Corn planting is running well above normal across the country, fueling speculation that this year’s crop could be huge. USDA reported that this week seven percent of the nation’s corn crop is now planted – more than double normal for this time of year. Progress in some Midwestern states has already hit double digits. Missouri has 23% of the crop planted compared to the five-year average of 8% and Illinois is at 17% where just 3% is normal. Huge gains were seen from the previous week in states like Tennessee, which jumped from 15 to 46% planted in a week, while Kentucky went from 5 to 32%. Normally, only 10 of the 18 top corn states have corn in the ground by this time of year but right now only North Dakota and Wisconsin have nothing to report.
Doing the math on the USDA Prospective Planting report predicting almost 96 million acres of corn this year and using only the five year average corn yield of 154.3 bushels per acre, there is the potential for a 14.8 billion bushel crop. “Certainly if we have a trend yield, we’ll see record production and we should see substantial rebuilding of stocks,” said USDA chief economist Joe Glauber. “We were calculating with even 94 million acres we would see almost a doubling of stock yields.” That, he says, should moderate corn prices considerably which would provide some relief for both livestock and ethanol producers. The newest World Agricultural Supply Demand Estimate projects season-average corn prices at $6.00 to $6.40 per bushel.

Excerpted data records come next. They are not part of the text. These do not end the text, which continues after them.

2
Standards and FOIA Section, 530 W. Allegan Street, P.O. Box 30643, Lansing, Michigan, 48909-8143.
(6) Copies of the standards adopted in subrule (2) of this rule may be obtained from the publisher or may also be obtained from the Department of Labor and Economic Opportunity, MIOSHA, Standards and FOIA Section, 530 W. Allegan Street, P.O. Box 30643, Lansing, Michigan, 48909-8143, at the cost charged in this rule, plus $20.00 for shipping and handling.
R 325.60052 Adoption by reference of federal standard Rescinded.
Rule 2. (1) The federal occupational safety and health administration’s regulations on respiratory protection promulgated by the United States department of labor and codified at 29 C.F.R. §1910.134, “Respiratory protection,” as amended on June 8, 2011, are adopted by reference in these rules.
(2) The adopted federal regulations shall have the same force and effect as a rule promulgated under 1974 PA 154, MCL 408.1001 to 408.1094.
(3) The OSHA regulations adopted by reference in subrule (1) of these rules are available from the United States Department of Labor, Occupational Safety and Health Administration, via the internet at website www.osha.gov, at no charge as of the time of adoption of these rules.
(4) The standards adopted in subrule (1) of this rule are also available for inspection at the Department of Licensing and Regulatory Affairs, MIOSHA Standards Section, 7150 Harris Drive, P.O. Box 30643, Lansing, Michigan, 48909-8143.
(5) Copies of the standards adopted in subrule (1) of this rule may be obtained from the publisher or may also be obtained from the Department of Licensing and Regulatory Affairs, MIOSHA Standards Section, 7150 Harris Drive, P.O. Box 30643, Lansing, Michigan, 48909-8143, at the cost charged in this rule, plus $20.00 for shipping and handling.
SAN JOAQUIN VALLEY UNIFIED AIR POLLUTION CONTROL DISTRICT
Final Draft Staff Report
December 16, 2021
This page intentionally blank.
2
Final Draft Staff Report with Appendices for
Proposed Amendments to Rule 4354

The report also notes that corn to produce ethanol in 2011/12 is unchanged again this month at 5 billion bushels, while the latest monthly data from the Energy Information Administration (EIA) indicates that average daily ethanol disappearance fell to a 23-month low in January pushing ethanol stocks to a new record high. Weekly EIA ethanol production data suggest average daily ethanol production during February and March has continued to fall hitting its lowest level since early last fall.